Alerting

Help with creating a report and alert for Cryptolocker (or bulk file modification)

bretmorr
New Member

Hi guys

We were hit with Cryptolocker about 5 months ago, and since then, we have gone through a bit of an overhaul of our security infrastructure and processes. Included in this was installing and configuring Splunk to help with log file collection and reporting.
One thing I would like to do it create a report and alert based on basically what Crypto does - bulk file changes - as I know from experience that it will attack as many files on as many shares as it can find as quickly as possible.

Being a noob to Splunk, I was wondering if anyone has anything useful I could use as a basis for building this into our Splunk alerting and reporting? At the moment, I only have a basic search created, purely for testing as follows:

"EventCode=4663" WriteData | top limit=20 Account_Name | where count>20

Any help would be appreciated and help me learn a bit more.
cheers,
Brett

0 Karma

jkat54
SplunkTrust
SplunkTrust

What if you run that search you've got every hour and then if the count is greater than X it would register. So in your case you used:

  where count>20

So if 100/hour is your threshold then run this every hour looking at last 60m where count greater than 100. Have it trigger alerts or feed into a summary index.
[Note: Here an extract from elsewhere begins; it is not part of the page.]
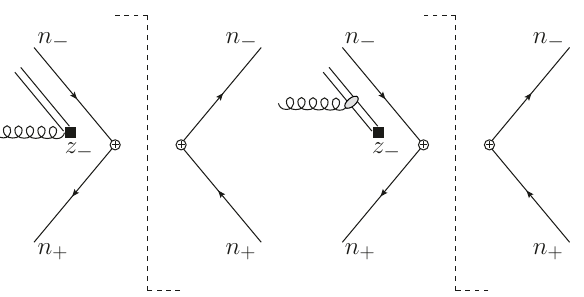
. The S 2 (cid:24) ). (cid:7)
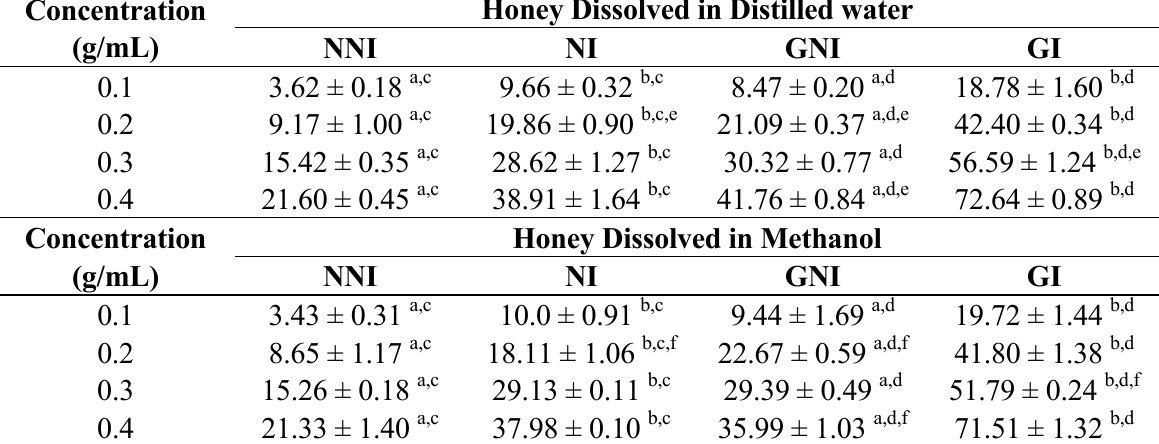
Table 4. Total phenolic contents (mg Rutin equivalent/100 g) of Gelam and Nenas honeys before and after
You could also get into stats like standard deviation etc. Lots of options. Standard deviation is probably your best bet because the user will be normaly writing 5/hr then jump to 50000/min or something.

Yeah check out the stats and eval commands. They will be your friends for this.

0 Karma

hettervik
Builder

Hi,

I've not made a detection mechanism for CryptoLocker in Splunk myself, but I've looked into the issue on one occasion earlier. What I found was that you can (on Windows machines) activate something called file auditing, which track changes on files. If you forward the logs from file auditing to Splunk you could make an alarm that triggers if there are e.g. more that x file changes over y minutes. Have a look at (1) the blog from Hacker Hurricane for more information about Splunk and CryptoLocker, and see (2) the blog from Splunk for information on file auditing in Windows.

(1) http://hackerhurricane.blogspot.no/2014/01/how-to-detect-cryptolocker-type-attack.html
(2) http://blogs.splunk.com/2013/07/08/audit-file-access-and-change-in-windows/

0 Karma

bretmorr
New Member

Thanks for the information. The current alert seems to be working I just need to tune to avoid too many false positives.